Occasionally, you’ll do something that you think you’ve done dozens of times before and are then surprised it no longer works. While setting up a log delivery mechanism for Splunk, I had one of these experiences again. (Feel free to replace relearning with forgetting in the headline.)
Splunk’s preferred method of ingesting log data from AWS is the SQS-based S3 input. In a nutshell, you ensure that all logs end up in an S3 bucket. That bucket is configured to send all object create events to an SNS topic (so that multiple systems can subscribe), to which an SQS queue is subscribed. Splunk subsequently consumes the object create events from the queue and ingests the corresponding objects from S3.
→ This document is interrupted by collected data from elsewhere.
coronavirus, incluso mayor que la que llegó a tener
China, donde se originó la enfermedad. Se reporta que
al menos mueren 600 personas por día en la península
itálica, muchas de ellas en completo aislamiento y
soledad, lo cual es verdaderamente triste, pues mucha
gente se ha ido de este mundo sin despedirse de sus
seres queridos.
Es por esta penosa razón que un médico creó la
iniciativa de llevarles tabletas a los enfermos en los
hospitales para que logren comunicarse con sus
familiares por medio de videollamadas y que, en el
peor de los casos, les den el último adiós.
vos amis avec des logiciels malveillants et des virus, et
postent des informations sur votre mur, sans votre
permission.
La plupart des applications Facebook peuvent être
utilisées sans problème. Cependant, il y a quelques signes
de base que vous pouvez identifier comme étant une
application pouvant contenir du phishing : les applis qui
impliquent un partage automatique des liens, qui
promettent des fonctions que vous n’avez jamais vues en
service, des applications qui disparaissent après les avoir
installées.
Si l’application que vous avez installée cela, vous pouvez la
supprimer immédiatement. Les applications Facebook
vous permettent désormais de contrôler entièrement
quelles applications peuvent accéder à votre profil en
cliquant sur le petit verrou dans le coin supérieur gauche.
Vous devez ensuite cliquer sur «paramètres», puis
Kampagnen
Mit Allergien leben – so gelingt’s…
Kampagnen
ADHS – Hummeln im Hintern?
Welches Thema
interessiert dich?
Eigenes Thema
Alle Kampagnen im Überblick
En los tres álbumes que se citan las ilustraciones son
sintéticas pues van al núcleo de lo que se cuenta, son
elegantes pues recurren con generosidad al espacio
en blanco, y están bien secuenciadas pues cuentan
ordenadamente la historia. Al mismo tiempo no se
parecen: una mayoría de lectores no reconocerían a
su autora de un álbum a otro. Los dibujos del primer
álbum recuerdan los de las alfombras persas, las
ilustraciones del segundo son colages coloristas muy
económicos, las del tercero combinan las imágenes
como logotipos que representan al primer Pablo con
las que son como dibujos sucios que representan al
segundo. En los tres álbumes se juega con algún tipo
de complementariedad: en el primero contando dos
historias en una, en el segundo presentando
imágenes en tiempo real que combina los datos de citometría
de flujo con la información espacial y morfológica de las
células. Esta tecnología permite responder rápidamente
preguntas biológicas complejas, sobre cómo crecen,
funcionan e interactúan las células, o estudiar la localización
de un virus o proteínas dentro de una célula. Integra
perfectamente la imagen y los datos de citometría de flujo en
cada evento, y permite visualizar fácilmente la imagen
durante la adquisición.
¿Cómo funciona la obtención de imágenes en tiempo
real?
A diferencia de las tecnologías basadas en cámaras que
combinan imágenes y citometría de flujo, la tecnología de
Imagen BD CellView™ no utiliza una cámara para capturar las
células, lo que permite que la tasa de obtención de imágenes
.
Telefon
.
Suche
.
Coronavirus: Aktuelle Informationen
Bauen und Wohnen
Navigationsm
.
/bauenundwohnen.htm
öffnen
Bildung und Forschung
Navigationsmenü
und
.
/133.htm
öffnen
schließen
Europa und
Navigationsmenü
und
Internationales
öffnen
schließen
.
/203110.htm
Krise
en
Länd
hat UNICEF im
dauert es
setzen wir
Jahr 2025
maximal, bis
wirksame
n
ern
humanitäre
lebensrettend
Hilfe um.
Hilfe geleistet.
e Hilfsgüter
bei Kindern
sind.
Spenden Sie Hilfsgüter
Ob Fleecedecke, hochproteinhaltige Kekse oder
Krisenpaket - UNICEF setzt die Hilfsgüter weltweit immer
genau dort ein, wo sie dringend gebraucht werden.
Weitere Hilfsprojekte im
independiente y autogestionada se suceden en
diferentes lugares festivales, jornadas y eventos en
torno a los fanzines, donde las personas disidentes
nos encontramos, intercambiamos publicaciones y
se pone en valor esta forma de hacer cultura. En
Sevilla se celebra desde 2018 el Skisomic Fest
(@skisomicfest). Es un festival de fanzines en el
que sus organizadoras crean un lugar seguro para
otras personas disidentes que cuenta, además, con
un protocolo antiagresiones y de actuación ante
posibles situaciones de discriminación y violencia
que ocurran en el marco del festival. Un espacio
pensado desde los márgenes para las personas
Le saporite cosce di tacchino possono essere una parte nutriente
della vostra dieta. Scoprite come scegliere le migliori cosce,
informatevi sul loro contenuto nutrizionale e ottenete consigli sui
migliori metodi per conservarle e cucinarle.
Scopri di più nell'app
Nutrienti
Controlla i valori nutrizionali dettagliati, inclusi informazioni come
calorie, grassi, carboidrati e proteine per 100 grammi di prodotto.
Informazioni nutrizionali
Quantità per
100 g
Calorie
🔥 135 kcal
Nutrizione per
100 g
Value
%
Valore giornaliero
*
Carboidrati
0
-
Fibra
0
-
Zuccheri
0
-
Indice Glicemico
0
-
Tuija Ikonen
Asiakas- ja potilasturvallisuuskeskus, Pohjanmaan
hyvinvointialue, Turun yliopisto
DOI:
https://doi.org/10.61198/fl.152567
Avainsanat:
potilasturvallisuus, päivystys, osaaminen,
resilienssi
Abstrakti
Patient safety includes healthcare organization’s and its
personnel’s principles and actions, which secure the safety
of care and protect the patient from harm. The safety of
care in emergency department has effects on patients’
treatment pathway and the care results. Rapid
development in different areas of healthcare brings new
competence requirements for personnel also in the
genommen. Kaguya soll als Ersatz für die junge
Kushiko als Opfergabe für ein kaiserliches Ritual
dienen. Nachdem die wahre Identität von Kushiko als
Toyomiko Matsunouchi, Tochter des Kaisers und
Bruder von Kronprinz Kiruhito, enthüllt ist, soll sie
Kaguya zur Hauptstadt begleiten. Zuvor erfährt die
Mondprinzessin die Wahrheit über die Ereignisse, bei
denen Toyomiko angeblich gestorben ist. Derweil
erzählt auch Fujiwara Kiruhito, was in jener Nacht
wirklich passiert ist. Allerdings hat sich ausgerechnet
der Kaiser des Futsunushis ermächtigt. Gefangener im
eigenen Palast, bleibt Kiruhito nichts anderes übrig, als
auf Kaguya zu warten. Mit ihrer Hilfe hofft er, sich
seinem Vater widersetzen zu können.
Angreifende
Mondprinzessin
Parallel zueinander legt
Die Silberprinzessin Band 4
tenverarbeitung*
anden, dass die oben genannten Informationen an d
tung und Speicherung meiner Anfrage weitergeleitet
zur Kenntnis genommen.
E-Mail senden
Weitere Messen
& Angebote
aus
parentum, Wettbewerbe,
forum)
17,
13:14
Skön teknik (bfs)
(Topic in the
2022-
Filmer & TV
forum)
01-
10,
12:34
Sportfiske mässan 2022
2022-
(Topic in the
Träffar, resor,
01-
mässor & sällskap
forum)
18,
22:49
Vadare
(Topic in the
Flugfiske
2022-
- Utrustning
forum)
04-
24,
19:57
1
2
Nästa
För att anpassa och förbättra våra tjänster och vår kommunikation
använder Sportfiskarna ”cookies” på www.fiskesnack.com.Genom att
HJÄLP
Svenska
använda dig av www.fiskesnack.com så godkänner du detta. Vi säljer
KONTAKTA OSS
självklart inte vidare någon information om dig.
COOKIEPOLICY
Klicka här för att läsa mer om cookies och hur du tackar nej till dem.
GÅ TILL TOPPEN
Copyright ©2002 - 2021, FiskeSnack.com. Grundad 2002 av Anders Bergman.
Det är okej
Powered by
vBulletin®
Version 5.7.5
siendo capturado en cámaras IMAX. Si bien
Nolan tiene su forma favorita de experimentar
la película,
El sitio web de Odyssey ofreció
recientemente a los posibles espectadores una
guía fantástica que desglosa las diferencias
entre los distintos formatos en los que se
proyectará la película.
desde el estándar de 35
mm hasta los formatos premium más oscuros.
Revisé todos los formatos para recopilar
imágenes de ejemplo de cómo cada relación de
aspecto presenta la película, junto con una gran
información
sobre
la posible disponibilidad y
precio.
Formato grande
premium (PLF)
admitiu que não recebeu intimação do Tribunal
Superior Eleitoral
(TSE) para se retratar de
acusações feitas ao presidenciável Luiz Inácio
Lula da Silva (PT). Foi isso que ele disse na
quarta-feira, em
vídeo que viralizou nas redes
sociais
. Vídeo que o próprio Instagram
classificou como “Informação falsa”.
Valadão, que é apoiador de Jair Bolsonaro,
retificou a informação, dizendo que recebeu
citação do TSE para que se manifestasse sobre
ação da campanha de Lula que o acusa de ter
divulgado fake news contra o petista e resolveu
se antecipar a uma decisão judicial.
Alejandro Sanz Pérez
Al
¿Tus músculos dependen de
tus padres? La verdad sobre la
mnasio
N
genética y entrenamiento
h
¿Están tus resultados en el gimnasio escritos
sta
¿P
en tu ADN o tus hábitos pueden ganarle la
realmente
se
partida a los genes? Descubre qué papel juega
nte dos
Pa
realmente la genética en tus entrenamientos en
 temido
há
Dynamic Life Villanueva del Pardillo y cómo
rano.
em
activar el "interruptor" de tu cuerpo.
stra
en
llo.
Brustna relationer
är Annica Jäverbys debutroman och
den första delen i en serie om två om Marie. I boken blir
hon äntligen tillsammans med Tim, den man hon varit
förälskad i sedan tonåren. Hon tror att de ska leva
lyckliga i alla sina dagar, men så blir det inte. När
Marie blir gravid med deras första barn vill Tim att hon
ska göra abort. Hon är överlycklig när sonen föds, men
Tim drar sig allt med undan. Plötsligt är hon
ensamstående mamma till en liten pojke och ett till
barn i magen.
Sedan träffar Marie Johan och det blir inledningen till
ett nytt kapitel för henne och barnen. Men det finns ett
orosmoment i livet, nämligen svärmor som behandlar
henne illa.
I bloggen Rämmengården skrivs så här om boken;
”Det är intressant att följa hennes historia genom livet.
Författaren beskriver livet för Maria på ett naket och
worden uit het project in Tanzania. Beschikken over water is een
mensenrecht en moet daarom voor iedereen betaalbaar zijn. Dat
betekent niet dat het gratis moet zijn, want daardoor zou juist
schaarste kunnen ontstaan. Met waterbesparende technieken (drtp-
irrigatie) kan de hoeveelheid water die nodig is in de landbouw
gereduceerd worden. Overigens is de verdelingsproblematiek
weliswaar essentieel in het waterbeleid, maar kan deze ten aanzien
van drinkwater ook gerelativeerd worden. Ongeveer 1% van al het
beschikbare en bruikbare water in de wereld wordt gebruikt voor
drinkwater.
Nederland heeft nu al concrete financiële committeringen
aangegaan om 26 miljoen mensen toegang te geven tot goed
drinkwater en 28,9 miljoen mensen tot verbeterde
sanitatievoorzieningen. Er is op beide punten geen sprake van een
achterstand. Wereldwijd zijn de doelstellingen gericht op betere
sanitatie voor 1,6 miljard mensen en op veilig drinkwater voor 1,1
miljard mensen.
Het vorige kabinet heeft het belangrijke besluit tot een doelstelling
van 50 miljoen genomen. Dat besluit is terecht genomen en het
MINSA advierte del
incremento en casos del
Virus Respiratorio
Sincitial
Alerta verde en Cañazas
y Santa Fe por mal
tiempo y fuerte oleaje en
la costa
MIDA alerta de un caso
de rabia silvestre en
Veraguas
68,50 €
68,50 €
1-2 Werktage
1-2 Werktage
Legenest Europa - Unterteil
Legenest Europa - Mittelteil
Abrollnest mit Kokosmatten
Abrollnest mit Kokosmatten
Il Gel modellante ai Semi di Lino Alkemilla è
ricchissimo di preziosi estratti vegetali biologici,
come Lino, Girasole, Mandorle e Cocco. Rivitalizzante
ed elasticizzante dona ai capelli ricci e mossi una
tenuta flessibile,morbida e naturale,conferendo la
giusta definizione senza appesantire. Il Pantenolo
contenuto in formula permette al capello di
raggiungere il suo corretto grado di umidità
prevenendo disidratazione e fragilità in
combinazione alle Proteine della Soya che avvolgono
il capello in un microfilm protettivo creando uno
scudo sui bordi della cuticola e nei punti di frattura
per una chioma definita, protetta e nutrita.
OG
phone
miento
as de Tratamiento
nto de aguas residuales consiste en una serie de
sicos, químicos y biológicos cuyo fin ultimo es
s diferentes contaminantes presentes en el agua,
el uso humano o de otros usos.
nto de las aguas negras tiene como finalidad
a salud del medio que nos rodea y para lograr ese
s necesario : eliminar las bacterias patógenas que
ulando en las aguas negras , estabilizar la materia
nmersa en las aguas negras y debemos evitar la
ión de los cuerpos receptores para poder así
That’s straightforward - until you add encryption to the mix. Per the customer’s policy, queues and topics need to be KMS-encrypted. Having configured and deployed it that way in Terraform, I was surprised that nothing was showing up in Splunk. I knew that AWS does a bunch of validation when you create an event subscription in S3 or an SQS subscription in SNS. One thing AWS doesn’t validate is if S3 has permission to send encrypted messages to SQS - i.e., if S3 is allowed to call kms:Encrypt
and kms:GenerateDataKey
on the key. If that’s missing, you end up in a situation where all configuration seems fine, without anything being delivered.
Eventually, I remembered that I had a similar issue years ago, and all I needed to do was allow the S3 service principal to call the aforementioned KMS APIs. At least I’m not the only one who seems to be running into this, as this topic is part of the troubleshooting steps on re:Post. After adding the service principal, everything ran smoothly and logs showed up in Splunk.
This post is just me trying to make sure I don’t have to relearn this again. Once I write things down, it tends to stick.